The district court reviewed Merck’s objective evidence and concluded that commercial success and copying by others were shown, but that the objective evidence could not overcome the “strong prima facie case of obviousness” established by Hospira. The district court found that, while there was commercial success tied to the asserted claims, the evidence was weakened” by the “blocking effect” of U.S. Patent 5,478,820 on ertapenem, which was a disincentive to others to develop new ertapenem formulations.

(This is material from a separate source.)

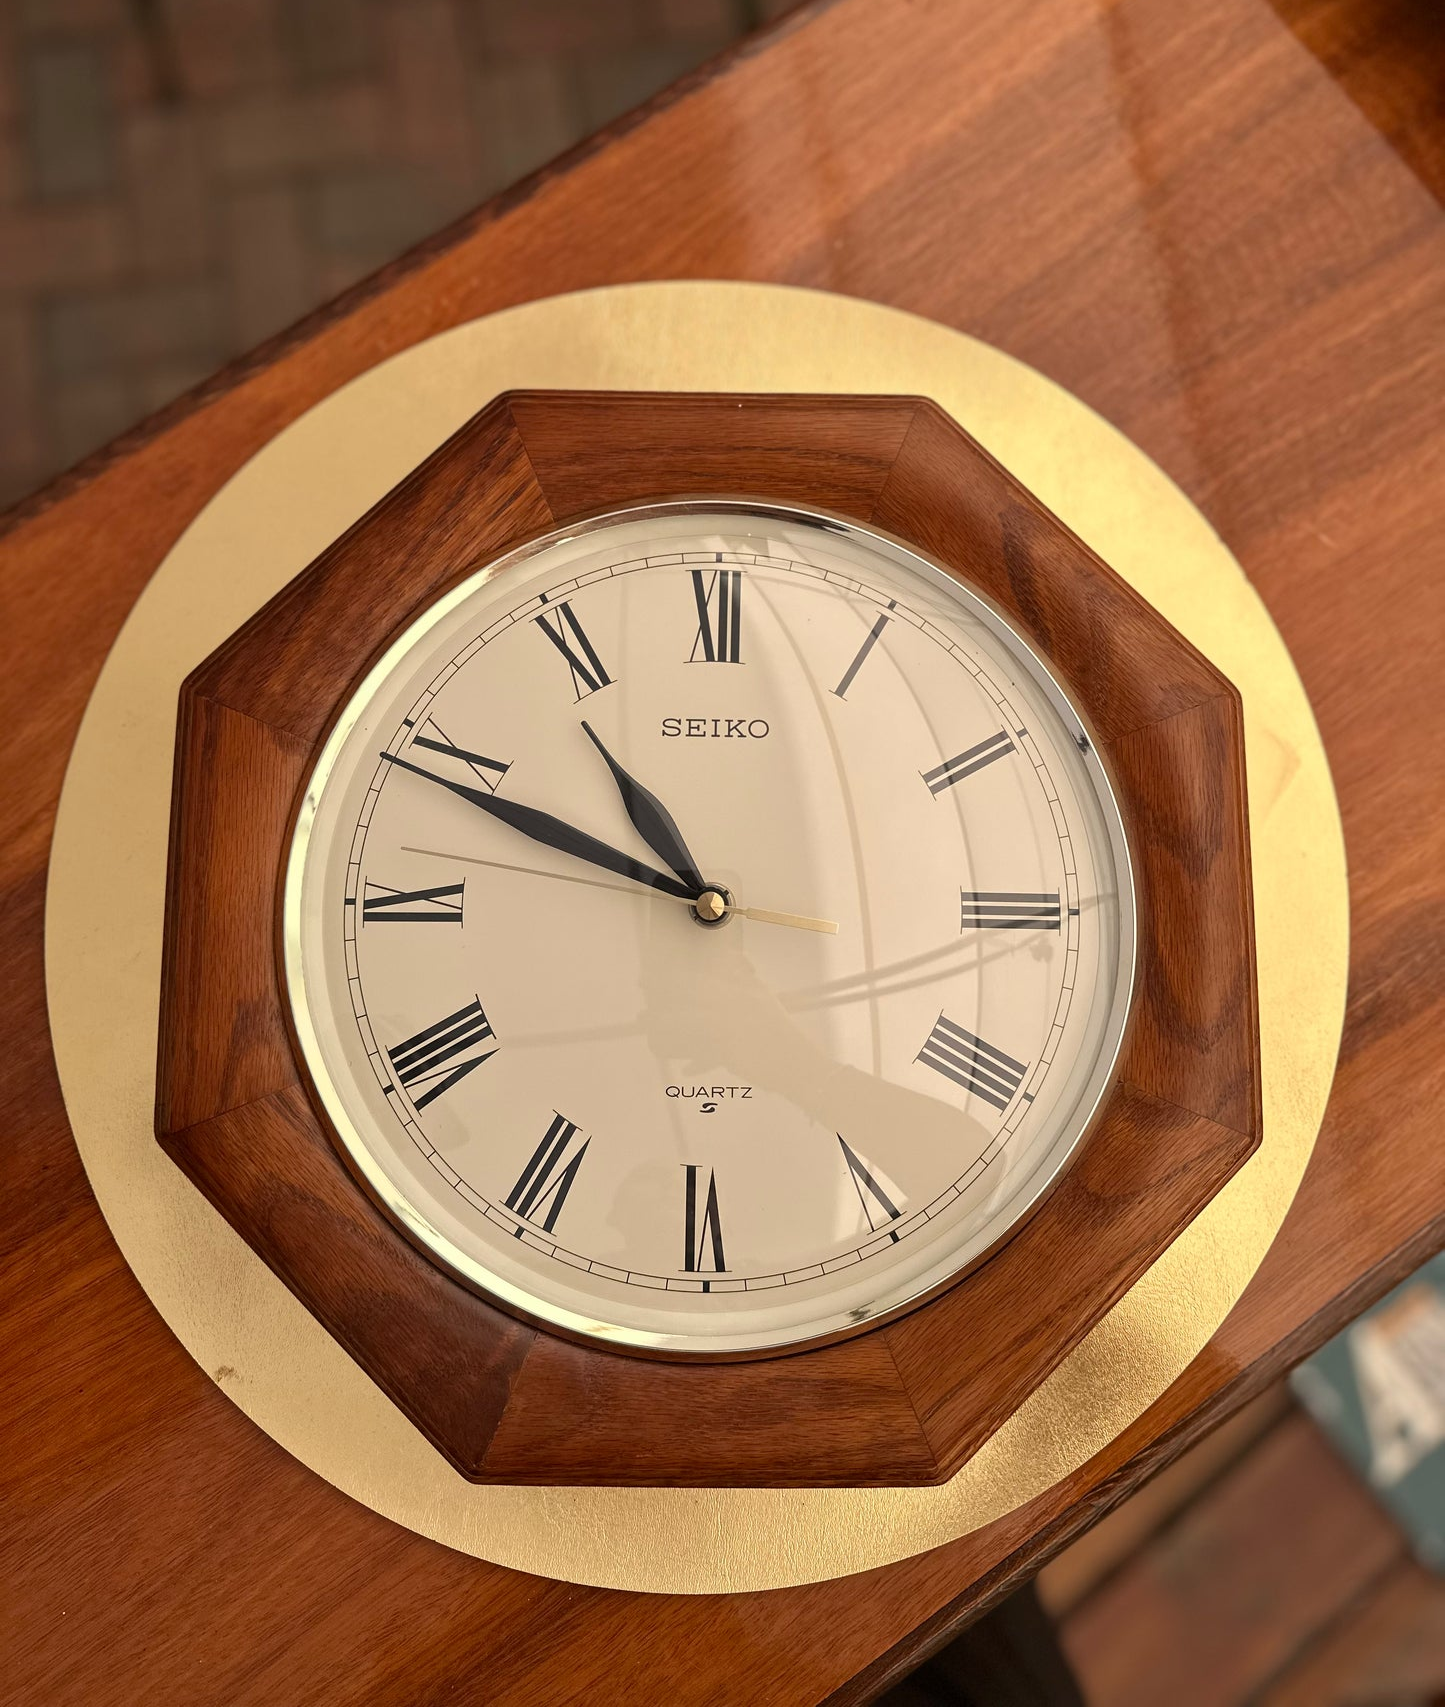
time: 10:48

The Federal Circuit agreed with Hospira that the district court did not
err in finding that the claimed process would have been obvious at the time the invention was made. While Merck argued that the specific order and detail of the claimed steps constitute a novel solution to minimizing degradation by hydrolysis and minimizing dimerization, Merck’s problem was that the purported “solution” constituted nothing more than conventional manufacturing steps that implement principles disclosed in the prior art. The Federal Circuit said that it was reasonable for the district court to deduce from the evidence that the order and detail of the steps, if not already known, would have been discovered by routine experimentation while implementing known
principles. The Federal Circuit found that the district court’s analysis thus involved no legal error.

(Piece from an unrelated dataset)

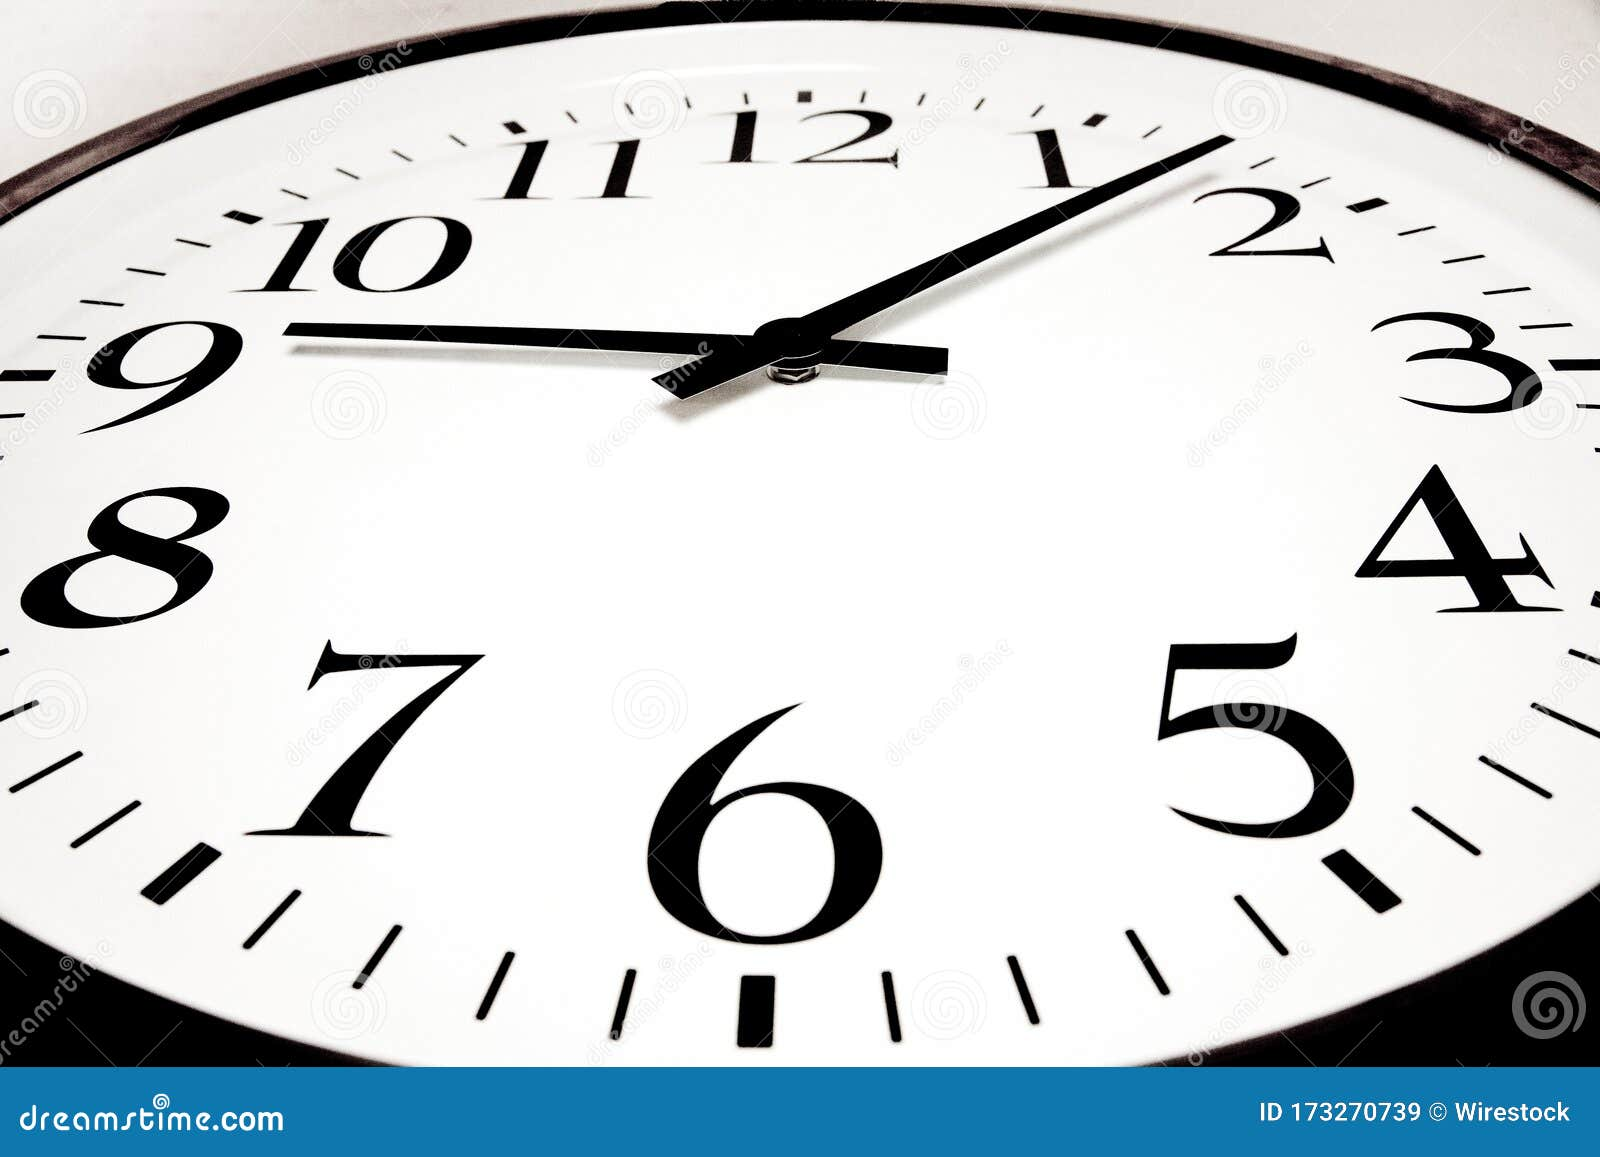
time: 9:07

Regarding Merck’s objective evidence of non-obviousness, the Federal Circuit agreed with Merck that Merck’s evidence of commercial success should not have been discounted simply because of the existence of
another patent of which Merck was the exclusive licensee. The Federal Circuit said that:
developers of new compounds often obtain a package of patents protecting the product, including compound, formulation, use, and process patents. Often such patents result from Patent Office restriction requirements relating to the technicalities of patent classifications and rulings that various aspects of claiming an invention cannot be claimed in the same patent. Or they may result from continuing improvements in a product or process. Thus, multiple patents do not necessarily detract from evidence of commercial success of a product or process, which speaks to the merits of the invention, not to how many patents are owned by a patentee. Commercial success is thus a fact-specific inquiry that may be relevant to an inference of nonobviousness, even given the existence of other relevant patents.
Nonetheless, the Federal Circuit did not discern error in the district
court’s determination that Merck’s evidence of commercial success could not overcome the weight of the evidence that the claimed process was substantially described in the prior art and required only improvement by the use of established variations. Thus, even giving the evidence of commercial success its full and proper weight, the court did not err in concluding that the claims would have been obvious at the time the invention.
The Federal Circuit also agreed that the evidence of Hospira’s copying could not overcome the weight of the competing evidence of obviousness.